I lost my notebook wherein I've written book reports since I was in school. I should somehow share these with Amazon. Meanwhile...
Temples of Sound, Jim Cogan and William Clark 2 stars
Semi-coffee table book about the great recording studios. It's inconsistent and badly organized and not very detailed, but still evocative.
ISBN 0-8118-3394-1

A Heartbreaking Work of Staggering Genius, Dave Eggers 4 stars
He comes close on the second part, but all the meta-fiction games (starting with the copyright page — he even tells you "Matter of fact, the first three or four chapters are all some of you might want to bother with" in the 45 pages of introductory remarks) distance the "heartbreak" part.
ISBN 0-375-72578-4

The Ebony Tower, John Fowles 3 stars
The setting is so over the top but he's obviously stood in the corridor outside a love object's closed door, convulsed in a paroxysm of anger, despair, longing, lust, and self-hatred. Heck, who hasn't!

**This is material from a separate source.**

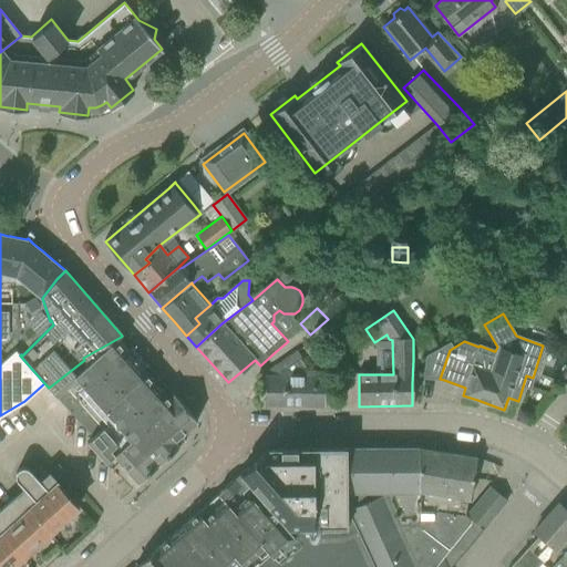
[(144,428),(177,399),(140,356),(134,361),(116,341),(122,337),(122,336),(121,337),(83,358),(84,360),(144,428)]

I didn't realize it was one story in a collection, so I was feverishly hoping to see what would happen in part 2 when it ended for good.
ISBN 0-316-29093-9

Digital Fortress, Dan Brown 1 stars
Lame, technically wrong, low-thrills cardboard effort from the Da Vinci Code author. The tiny chapters endlessly jump-cutting between the two locations is tiresome.
ISBN 0-312-99542-3

Gridiron, Philip Kerr 2 stars
Similar to Digital Fortress, another computer out of control but now it's in a prima donna architect's new building. Slightly less cardboard characters, but the malevolent computer is a weak HAL and there's little thrill.
ISBN 0-0995-9431-5

The Da Vinci Code, Dan Brown 4 stars
The blockbluster, unlike the English press I'm not going to kick it when it's up. It trots along, I solved half the puzzles as I read, the historical Christianity lectures aren't too pedantic.
ISBN 0385504209

Never Let Me Go, Kazuo Ishiguro 3.5 stars
Simple fiction from the Remains of the Day author (whose Britishness emphasizes the cultural similarities with Japan), but as you and they understand their predicament the story gains power and melancholy. Hard to believe it takes the protagonists years to figure it out.